__Exercise instructions__:
Exactly reproduce all the records, keeping pictures out of the copy.

START Data extract

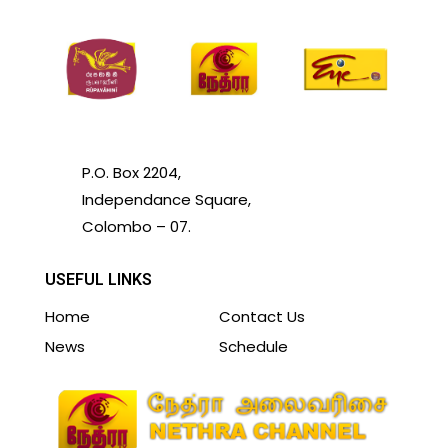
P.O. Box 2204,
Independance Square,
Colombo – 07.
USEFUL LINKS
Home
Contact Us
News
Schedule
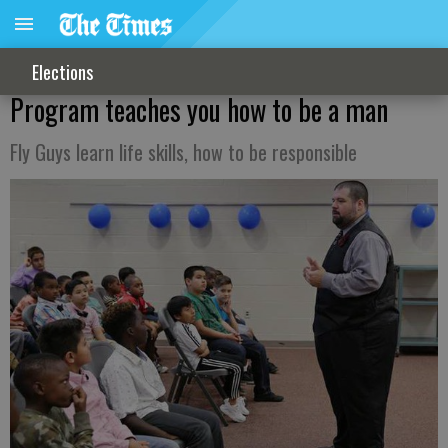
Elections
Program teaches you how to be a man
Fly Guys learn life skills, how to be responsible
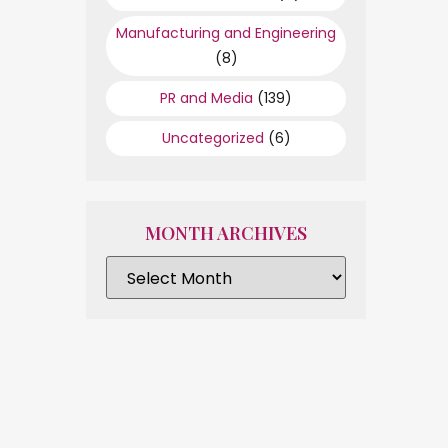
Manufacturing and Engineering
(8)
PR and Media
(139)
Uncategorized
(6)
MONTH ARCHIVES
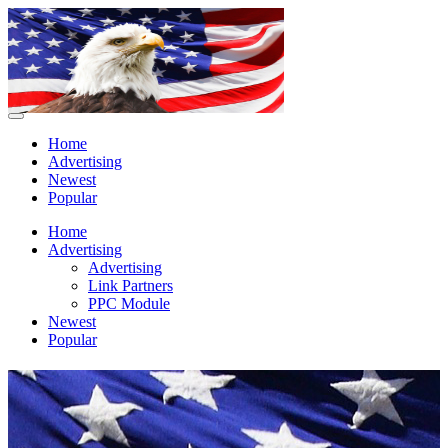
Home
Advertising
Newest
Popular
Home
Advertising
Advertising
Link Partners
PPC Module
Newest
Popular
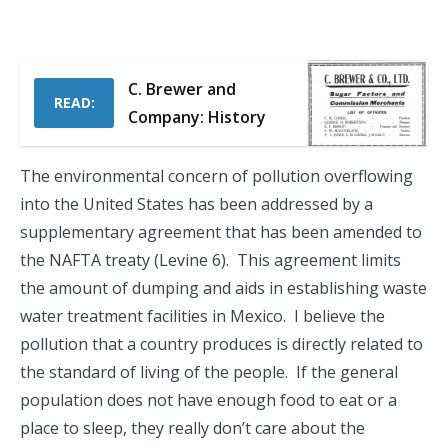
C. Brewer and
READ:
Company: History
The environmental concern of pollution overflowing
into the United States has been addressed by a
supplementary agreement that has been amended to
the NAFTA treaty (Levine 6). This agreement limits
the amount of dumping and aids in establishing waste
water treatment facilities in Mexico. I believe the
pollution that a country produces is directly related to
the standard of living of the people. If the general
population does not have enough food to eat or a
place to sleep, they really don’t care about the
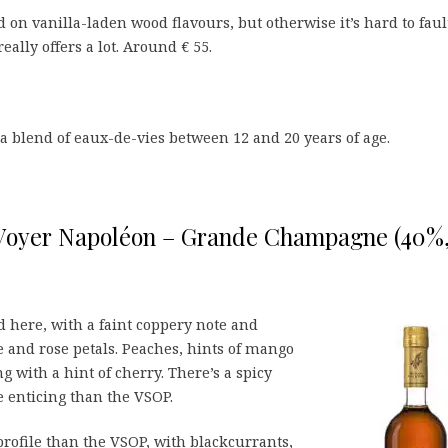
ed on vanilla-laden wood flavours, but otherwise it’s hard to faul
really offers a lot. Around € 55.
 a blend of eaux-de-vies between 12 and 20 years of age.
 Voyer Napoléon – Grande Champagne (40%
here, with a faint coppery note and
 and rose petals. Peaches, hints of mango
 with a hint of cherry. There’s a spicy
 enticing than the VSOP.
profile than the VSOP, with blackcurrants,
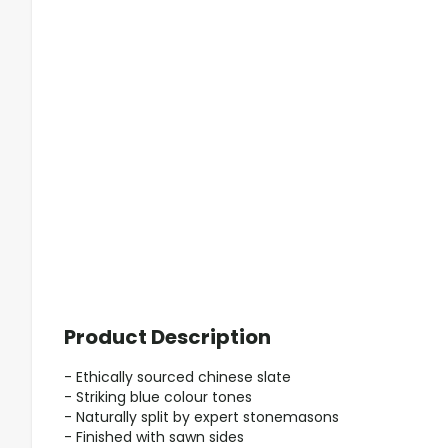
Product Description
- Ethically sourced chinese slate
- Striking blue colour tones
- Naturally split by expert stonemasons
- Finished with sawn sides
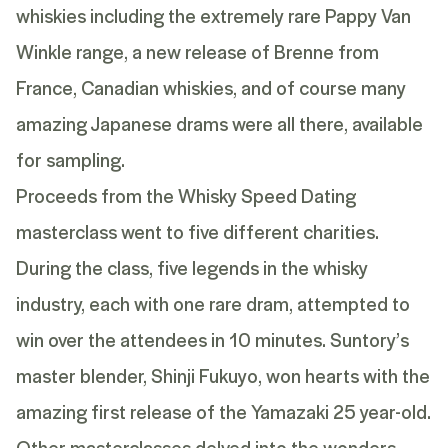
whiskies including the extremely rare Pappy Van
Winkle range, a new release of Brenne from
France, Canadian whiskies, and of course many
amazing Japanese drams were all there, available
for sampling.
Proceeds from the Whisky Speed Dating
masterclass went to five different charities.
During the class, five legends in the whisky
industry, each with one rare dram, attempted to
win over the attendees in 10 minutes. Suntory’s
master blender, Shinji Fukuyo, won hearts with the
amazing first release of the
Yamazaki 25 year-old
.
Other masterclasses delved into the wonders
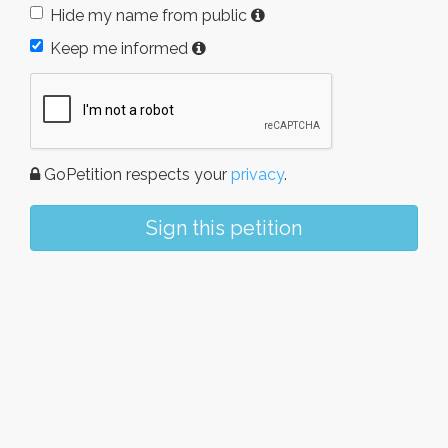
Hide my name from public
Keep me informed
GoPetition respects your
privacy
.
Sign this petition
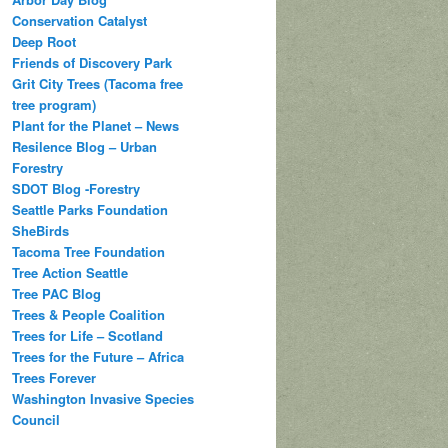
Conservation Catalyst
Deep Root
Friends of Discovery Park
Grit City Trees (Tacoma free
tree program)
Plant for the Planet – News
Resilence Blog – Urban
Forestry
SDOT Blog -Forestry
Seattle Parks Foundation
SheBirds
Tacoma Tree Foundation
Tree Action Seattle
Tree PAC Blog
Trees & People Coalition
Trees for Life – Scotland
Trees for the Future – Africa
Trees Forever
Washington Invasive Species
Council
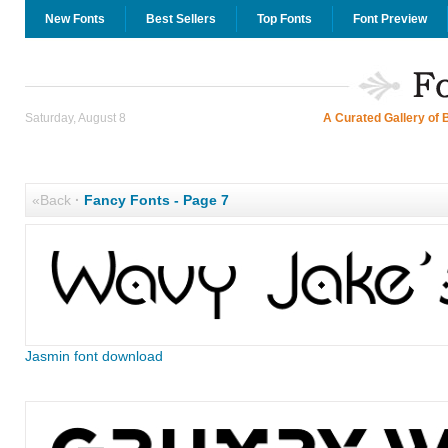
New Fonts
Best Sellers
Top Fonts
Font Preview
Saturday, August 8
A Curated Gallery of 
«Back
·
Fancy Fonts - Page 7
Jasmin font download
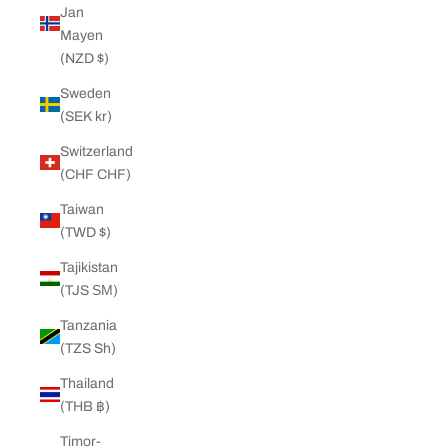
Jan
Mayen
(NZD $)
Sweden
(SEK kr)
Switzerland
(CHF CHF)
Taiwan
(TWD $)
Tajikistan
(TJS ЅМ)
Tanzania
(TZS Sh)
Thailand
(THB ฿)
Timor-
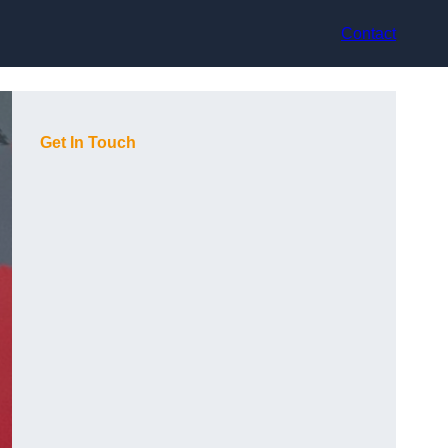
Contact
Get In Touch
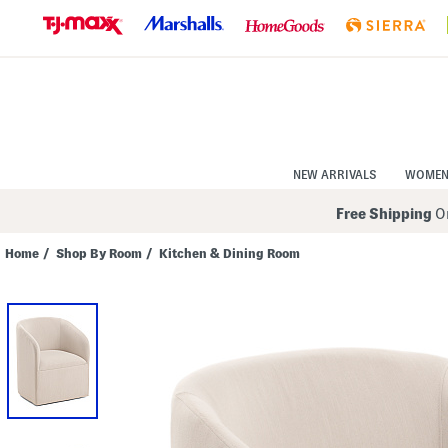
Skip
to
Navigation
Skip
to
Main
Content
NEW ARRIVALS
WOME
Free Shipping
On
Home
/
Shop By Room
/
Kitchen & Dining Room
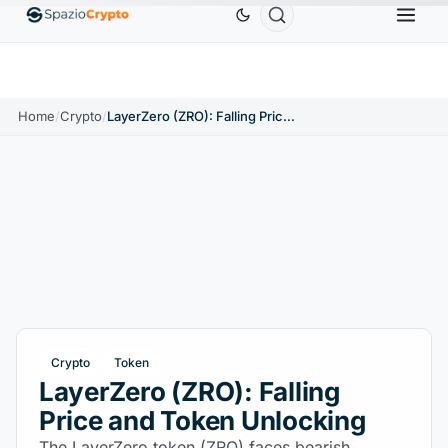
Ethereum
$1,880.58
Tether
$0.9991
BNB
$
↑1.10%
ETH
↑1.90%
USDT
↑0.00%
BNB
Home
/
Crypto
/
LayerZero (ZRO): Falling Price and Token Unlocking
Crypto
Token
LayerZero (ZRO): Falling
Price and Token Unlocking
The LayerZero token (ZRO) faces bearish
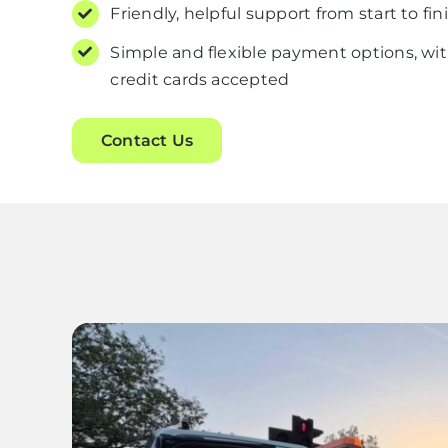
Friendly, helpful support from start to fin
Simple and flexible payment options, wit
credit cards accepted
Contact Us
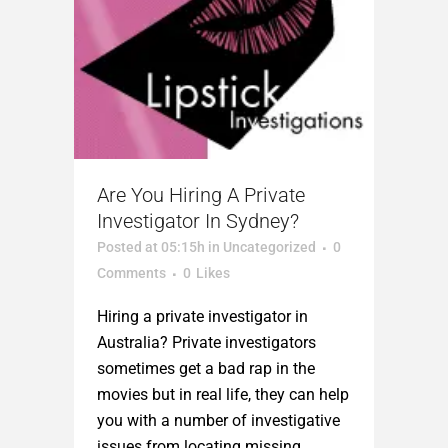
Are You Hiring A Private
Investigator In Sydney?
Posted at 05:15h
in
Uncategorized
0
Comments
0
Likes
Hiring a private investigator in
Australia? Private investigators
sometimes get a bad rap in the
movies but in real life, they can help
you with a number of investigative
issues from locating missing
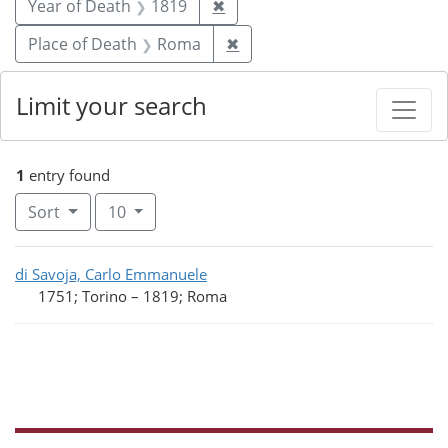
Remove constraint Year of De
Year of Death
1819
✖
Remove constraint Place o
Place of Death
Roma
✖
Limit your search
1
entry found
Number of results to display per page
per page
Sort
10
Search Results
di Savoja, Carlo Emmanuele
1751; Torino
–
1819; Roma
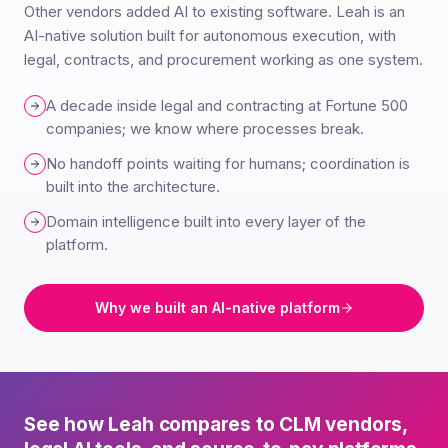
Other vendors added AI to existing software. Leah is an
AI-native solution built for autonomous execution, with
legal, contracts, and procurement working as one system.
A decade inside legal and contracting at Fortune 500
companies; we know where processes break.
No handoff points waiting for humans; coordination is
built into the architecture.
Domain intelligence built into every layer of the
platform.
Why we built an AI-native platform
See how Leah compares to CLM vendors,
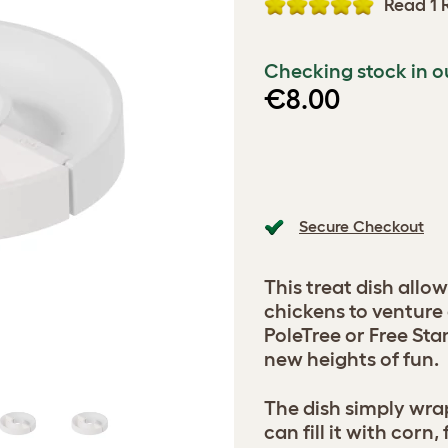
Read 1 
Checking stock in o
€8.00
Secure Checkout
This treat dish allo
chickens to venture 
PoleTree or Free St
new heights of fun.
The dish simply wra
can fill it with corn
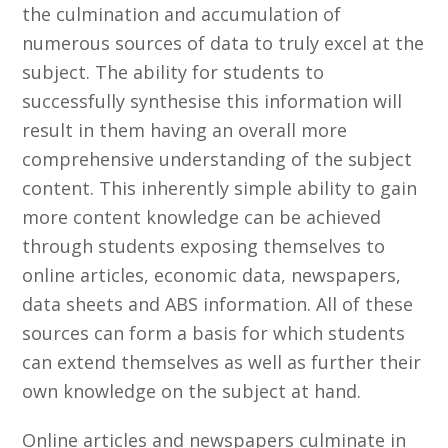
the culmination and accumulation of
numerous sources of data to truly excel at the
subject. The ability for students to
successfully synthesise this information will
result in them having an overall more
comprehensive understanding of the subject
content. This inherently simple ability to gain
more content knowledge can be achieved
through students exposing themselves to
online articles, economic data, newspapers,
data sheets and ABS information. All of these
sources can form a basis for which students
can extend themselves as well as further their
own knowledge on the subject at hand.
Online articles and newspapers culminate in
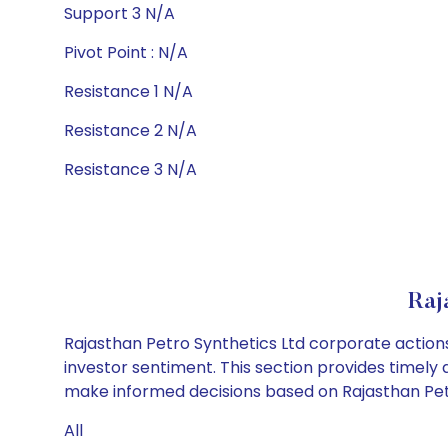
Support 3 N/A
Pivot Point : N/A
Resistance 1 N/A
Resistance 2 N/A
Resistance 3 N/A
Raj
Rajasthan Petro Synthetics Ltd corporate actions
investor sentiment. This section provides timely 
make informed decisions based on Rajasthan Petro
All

END Data extract

__Your solution__:
P.O. Box 2204,
Independance Square,
Colombo – 07.
USEFUL LINKS
Home
Contact Us
News
Schedule
Elections
Program teaches you how to be a man
Fly Guys learn life skills, how to be responsible
Manufacturing and Engineering
(8)
PR and Media
(139)
Uncategorized
(6)
MONTH ARCHIVES
Home
Advertising
Newest
Popular
Home
Advertising
Advertising
Link Partners
PPC Module
Newest
Popular
C. Brewer and
READ:
Company: History
The environmental concern of pollution overflowing
into the United States has been addressed by a
supplementary agreement that has been amended to
the NAFTA treaty (Levine 6). This agreement limits
the amount of dumping and aids in establishing waste
water treatment facilities in Mexico. I believe the
pollution that a country produces is directly related to
the standard of living of the people. If the general
population does not have enough food to eat or a
place to sleep, they really don’t care about the
ed on vanilla-laden wood flavours, but otherwise it’s hard to faul
really offers a lot. Around € 55.
 a blend of eaux-de-vies between 12 and 20 years of age.
 Voyer Napoléon – Grande Champagne (40%
here, with a faint coppery note and
 and rose petals. Peaches, hints of mango
 with a hint of cherry. There’s a spicy
 enticing than the VSOP.
profile than the VSOP, with blackcurrants,
Product Description
- Ethically sourced chinese slate
- Striking blue colour tones
- Naturally split by expert stonemasons
- Finished with sawn sides
whiskies including the extremely rare Pappy Van
Winkle range, a new release of Brenne from
France, Canadian whiskies, and of course many
amazing Japanese drams were all there, available
for sampling.
Proceeds from the Whisky Speed Dating
masterclass went to five different charities.
During the class, five legends in the whisky
industry, each with one rare dram, attempted to
win over the attendees in 10 minutes. Suntory’s
master blender, Shinji Fukuyo, won hearts with the
amazing first release of the
Yamazaki 25 year-old
.
Other masterclasses delved into the wonders
Hide my name from public
Keep me informed
GoPetition respects your
privacy
.
Sign this petition
Conservation Catalyst
Deep Root
Friends of Discovery Park
Grit City Trees (Tacoma free
tree program)
Plant for the Planet – News
Resilence Blog – Urban
Forestry
SDOT Blog -Forestry
Seattle Parks Foundation
SheBirds
Tacoma Tree Foundation
Tree Action Seattle
Tree PAC Blog
Trees & People Coalition
Trees for Life – Scotland
Trees for the Future – Africa
Trees Forever
Washington Invasive Species
Council
New Fonts
Best Sellers
Top Fonts
Font Preview
Saturday, August 8
A Curated Gallery of 
«Back
·
Fancy Fonts - Page 7
Jasmin font download
Jan
Mayen
(NZD $)
Sweden
(SEK kr)
Switzerland
(CHF CHF)
Taiwan
(TWD $)
Tajikistan
(TJS ЅМ)
Tanzania
(TZS Sh)
Thailand
(THB ฿)
Timor-
Contact
Get In Touch
Skip
to
Navigation
Skip
to
Main
Content
NEW ARRIVALS
WOME
Free Shipping
On
Home
/
Shop By Room
/
Kitchen & Dining Room
Ethereum
$1,880.58
Tether
$0.9991
BNB
$
↑1.10%
ETH
↑1.90%
USDT
↑0.00%
BNB
Home
/
Crypto
/
LayerZero (ZRO): Falling Price and Token Unlocking
Crypto
Token
LayerZero (ZRO): Falling
Price and Token Unlocking
The LayerZero token (ZRO) faces bearish
Friendly, helpful support from start to fin
Simple and flexible payment options, wit
credit cards accepted
Contact Us
Are You Hiring A Private
Investigator In Sydney?
Posted at 05:15h
in
Uncategorized
0
Comments
0
Likes
Hiring a private investigator in
Australia? Private investigators
sometimes get a bad rap in the
movies but in real life, they can help
you with a number of investigative
issues from locating missing
Remove constraint Year of De
Year of Death
1819
✖
Remove constraint Place o
Place of Death
Roma
✖
Limit your search
1
entry found
Number of results to display per page
per page
Sort
10
Search Results
di Savoja, Carlo Emmanuele
1751; Torino
–
1819; Roma
Other vendors added AI to existing software. Leah is an
AI-native solution built for autonomous execution, with
legal, contracts, and procurement working as one system.
A decade inside legal and contracting at Fortune 500
companies; we know where processes break.
No handoff points waiting for humans; coordination is
built into the architecture.
Domain intelligence built into every layer of the
platform.
Why we built an AI-native platform
See how Leah compares to CLM vendors,
Read 1 
Checking stock in o
€8.00
Secure Checkout
This treat dish allo
chickens to venture 
PoleTree or Free St
new heights of fun.
The dish simply wra
can fill it with corn
the culmination and accumulation of
numerous sources of data to truly excel at the
subject. The ability for students to
successfully synthesise this information will
result in them having an overall more
comprehensive understanding of the subject
content. This inherently simple ability to gain
more content knowledge can be achieved
through students exposing themselves to
online articles, economic data, newspapers,
data sheets and ABS information. All of these
sources can form a basis for which students
can extend themselves as well as further their
own knowledge on the subject at hand.
Online articles and newspapers culminate in
Support 3 N/A
Pivot Point : N/A
Resistance 1 N/A
Resistance 2 N/A
Resistance 3 N/A
Raj
Rajasthan Petro Synthetics Ltd corporate actions
investor sentiment. This section provides timely 
make informed decisions based on Rajasthan Petro
All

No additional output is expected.